NeuroDoC was developed during the fall 2025 offering of Designing Strategic Interventions and Communications to Advance Public Health (SB806), taught by Jacey Greece, clinical professor of community health sciences. Through practice-based teaching, Greece pairs students with working professionals to consult on real-world public health problems such as the dissemination of clinical practice guidance.
“I designed SB806 to encompass all three aspects of the school’s mission: Think. Teach. Do. For the Health of All,” says Greece. “The students’ chatbot is a perfect example of the innovation that can come from an environment where Think. Teach. Do. converge. There’s no question about the benefit of AI in this particular situation.”
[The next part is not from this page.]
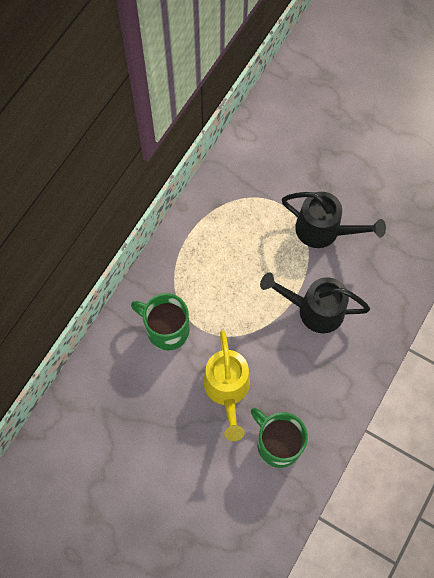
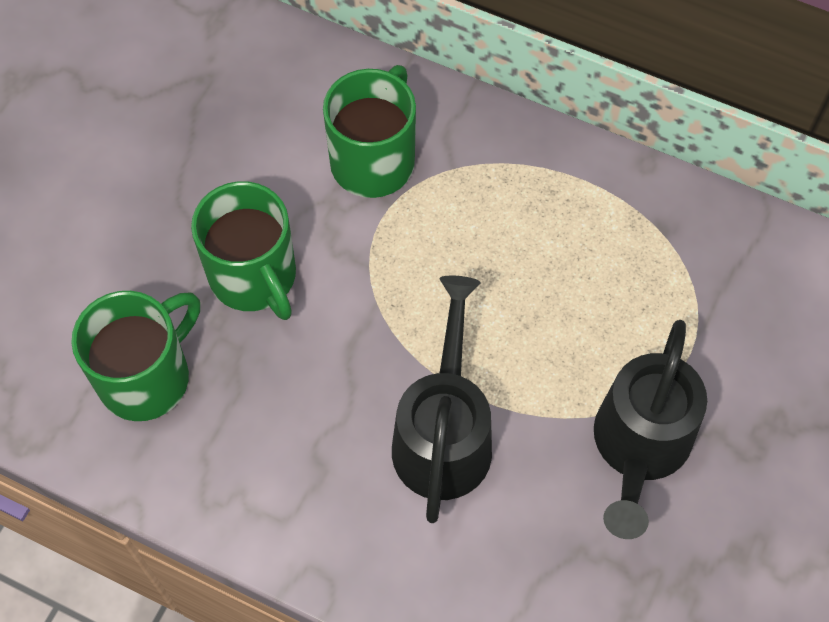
camera: 85 degrees right, 5 degrees down
yellow watering can [203,330,250,441] -> green mug [191,181,296,320]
While doctors have a professional responsibility to stay current with best clinical practices, evidence- and consensus-based practice guidelines have increased in number and complexity over time, limiting their uptake and use. Studies show that only half of guideline-recommended treatments are implemented appropriately in routine practice, suggesting doctors need support accessing and applying guidance.
Joseph Giacino, director of rehabilitation neuropsychology at Spaulding Rehabilitation Hospital and a professor in the Department of Physical Medicine and Rehabilitation at Harvard Medical School, has experienced this problem firsthand. He was part of the task force that developed and published clinical management guidelines for patients with prolonged DoC. But those 2018 DoC guidelines total more than 200 pages, and whether providers are consulting them consistently is an open question, Giacino says.
“This is an area fraught with misunderstanding, confusion, and nihilism. About four in 10 persons judged to be unconscious on bedside examination actually retain conscious awareness,” says Giacino in a video explaining the Disorders of Consciousness Practice Guideline Knowledge Translation Project, a study he is leading to evaluate providers’ awareness, beliefs, and adoption of the 2018 guidelines. “Prognostication is often inaccurate and life-sustaining treatment may be prematurely withdrawn.”
In September 2025, Giacino and his team from Spaulding’s Neurorehabilitation Laboratory brought this challenge to Greece’s SB806 class. Over the course of the 14-week semester, the students worked to devise practical ways to support clinicians caring for patients with DoC across the Mass General Brigham (MGB) system.

“Our task was to bridge the gap between evidence and practice,” says Olivia Glass, one of the four SB806 students who conceived and developed NeuroDoC. Glass and her teammates Remy Mosaheb, Favour Ofuokwu, and Emily Reed had no prior knowledge of DoC, Glass says, but after meeting regularly with the Neurorehabilitation Laboratory team, interviewing MGB clinicians, and reviewing the literature, they were able to identify gaps in practice and pinpoint where the providers have experienced the most uncertainty.
“We started brainstorming ideas to quickly deliver information to clinicians. We know they are busy and don’t have time to sit down and read all the guidelines in depth during their workday,” Glass says. “[Mosaheb] and I had built a chatbot the semester prior and thought it would be an innovative way for clinicians to ensure their care plans aligned with the guidelines.”
Drawing on technical skills Glass and Mosaheb gained in Using Mobile Technologies to Improve Health Outcomes (GH806) the previous semester, the team used Dimagi’s open-source platform Open Chat Studio to design and build NeuroDoC in roughly two weeks.
They presented their final proposal to Giacino and his team in December. The intervention, titled the “Clarity and Consciousness Initiative,” included the NeuroDoC chatbot, an educational video series with sample patient-caregiver narratives, and an updated web platform with additional resources such as interactive simulations for providers to role-play use of the 2018 guidelines.
“I’ve never been prouder of a project I’ve worked on,” says Glass, now a second-year student studying health communication and promotion and health policy and law. “I hope that NeuroDoC equips providers with the confidence to use evidence-based practices to provide high-quality care and reinforces behavior change, not just at MGB but across the states, because these patients should have the chance at recovery.”